Half of Bankgesellschaft Berlin's 10-strong London-based credit derivatives team has resigned over the last two months, reportedly because of uncertainty about the firm's ownership. The State of Berlin is expected to decide whether to sell its 81% stake by January, according to officials in Berlin. Frank Boenke, general manager in London, and Reinhard Fröhlich, a BGB spokesman in Berlin, did not return calls.

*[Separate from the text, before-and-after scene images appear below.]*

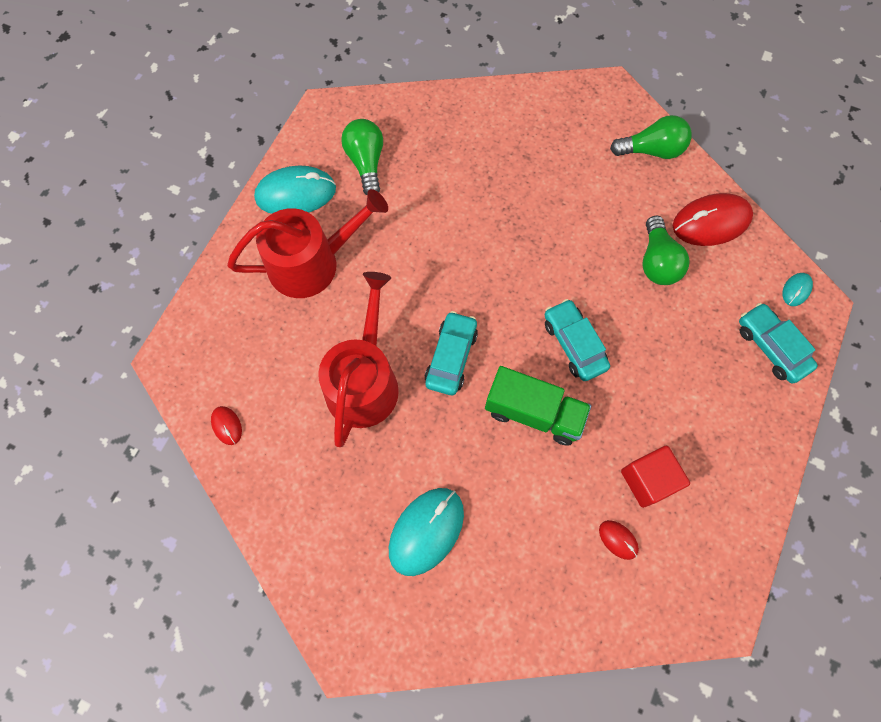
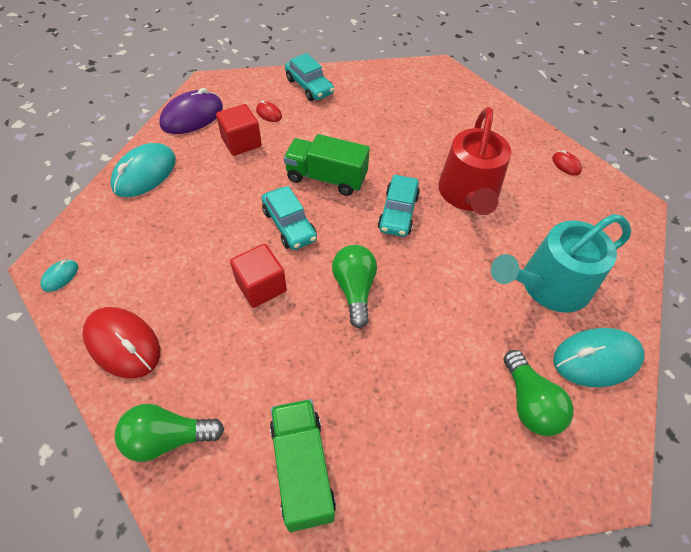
camera: 175 degrees right, 15 degrees down
(312, 263) = (548, 285): red watering can -> turquoise watering can
(426, 531) = (401, 115): turquoise mouse -> turquoise mouse (145, 173)
(548, 127) = (302, 469): none -> green truck
(596, 272) = (261, 286): none -> red cube
(657, 262) = (195, 299): green light bulb -> green light bulb (354, 289)
(711, 222) = (123, 344): red mouse -> red mouse turned 60 degrees clockwise
(726, 536) = (192, 116): none -> purple mouse
(771, 347) = (108, 228): turquoise car -> turquoise car (309, 86)

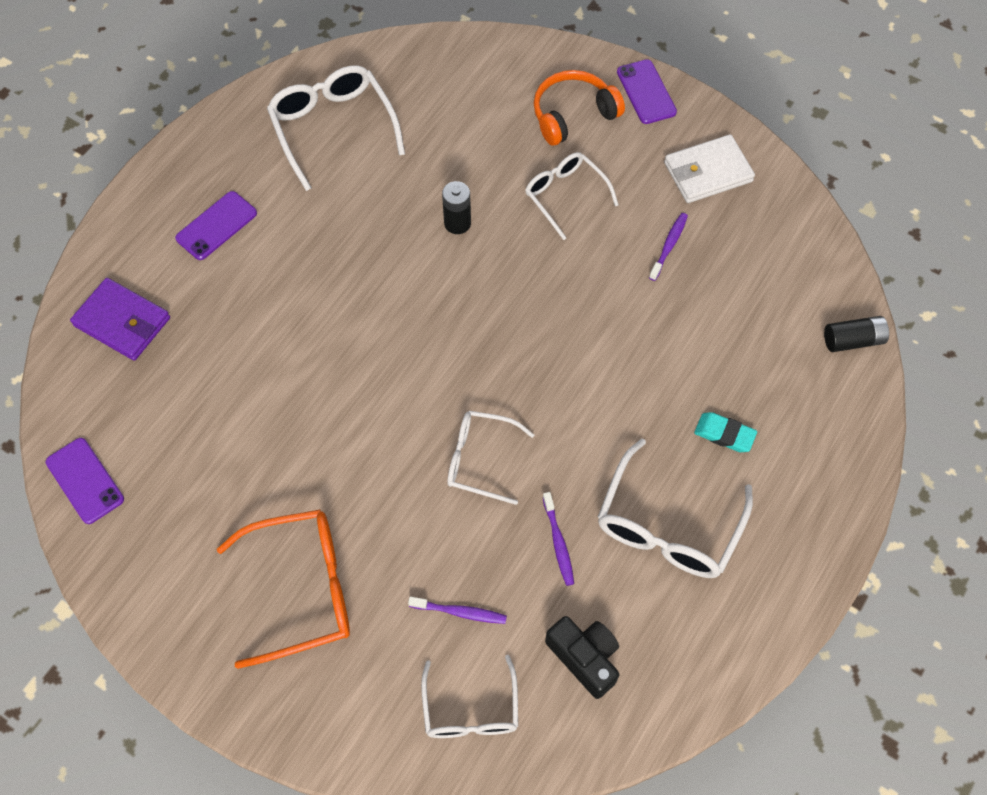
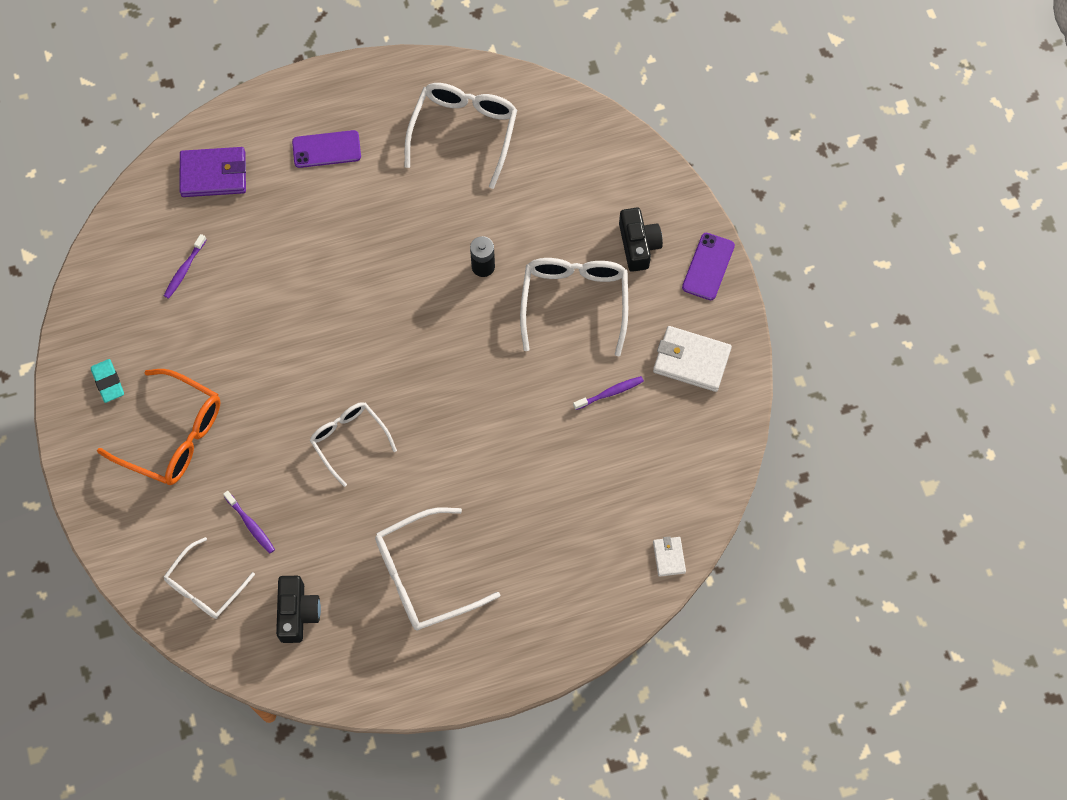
camera: 40 degrees right, 5 degrees up
(85, 480) = (108, 265): purple phone -> none
(122, 322) = (213, 174): purple wallet -> purple wallet turned 75 degrees counterclockwise
(558, 542) = (347, 531): purple toothbrush -> purple toothbrush (184, 270)
(565, 195) = (574, 302): white glasses -> white glasses, size x1.54
(573, 115) = (638, 245): orange headphones -> black camera
(724, 434) = (518, 549): turquoise eraser -> turquoise eraser (108, 382)
(853, 340) = (669, 557): black battery -> white wallet

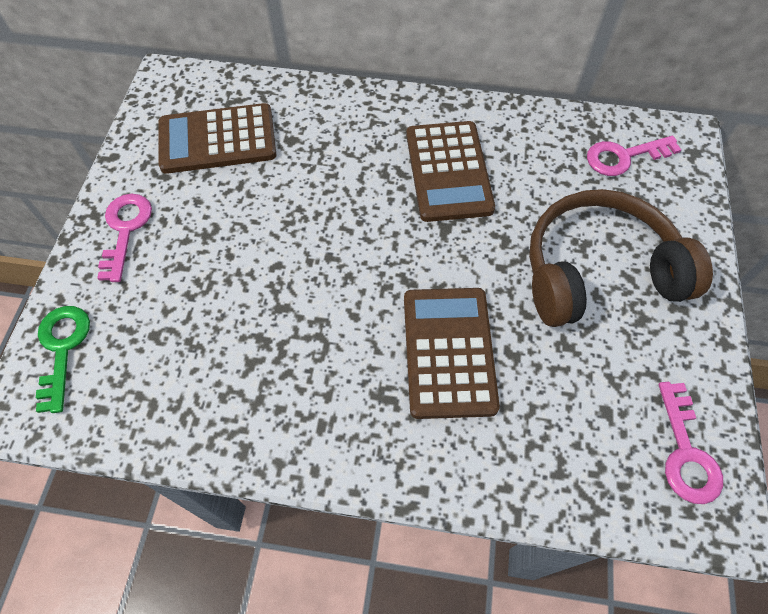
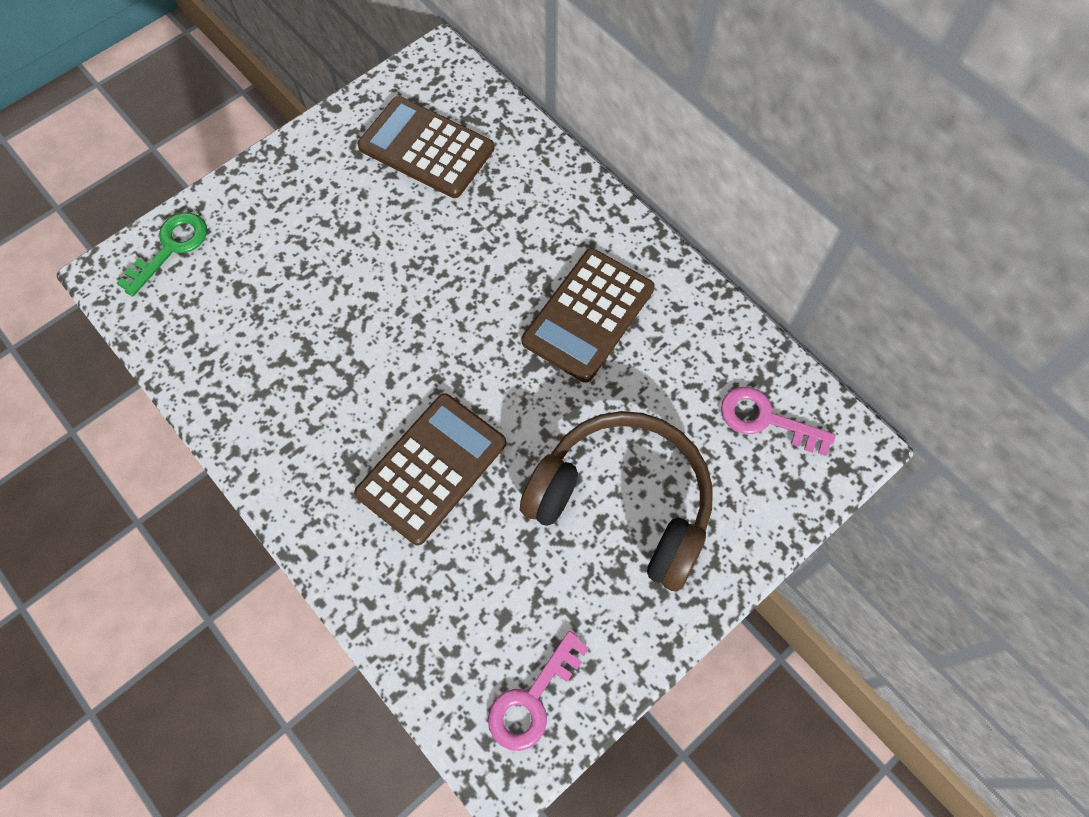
camera: 40 degrees right, 5 degrees up
(125, 230) = (290, 181): pink key -> none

"The whole bank is concerned about what is going on and even more so [for those] in London," said a credit derivatives official. While departures have hit other departments, such as the asset-backed group, most of these have also been in London because "there is nowhere to go in Berlin." In the latest blow to BGB, Richard Gillingham, head of credit derivatives in London, and a trio of colleagues, have jumped ship to Scotia Capital. Gillingham, who will run the team and started last week, declined to comment on the situation at BGB. The three other team members, Frank Ackermann, Howard Lacy and David Phillips, also declined comment.
"The Bankgesellschaft name was the biggest obstacle when doing business," said a credit derivatives marketer. "Would you like to deal with a bank that might not be around in five years?" However, given the summer lull and the market downturn since the Sept. 11 terrorist attacks, he was unable to say categorically that business was solely and directly affected by these concerns.
Two credit derivative traders at rival firms said they would either not trade with BGB or would demand collateral because of the pending sale.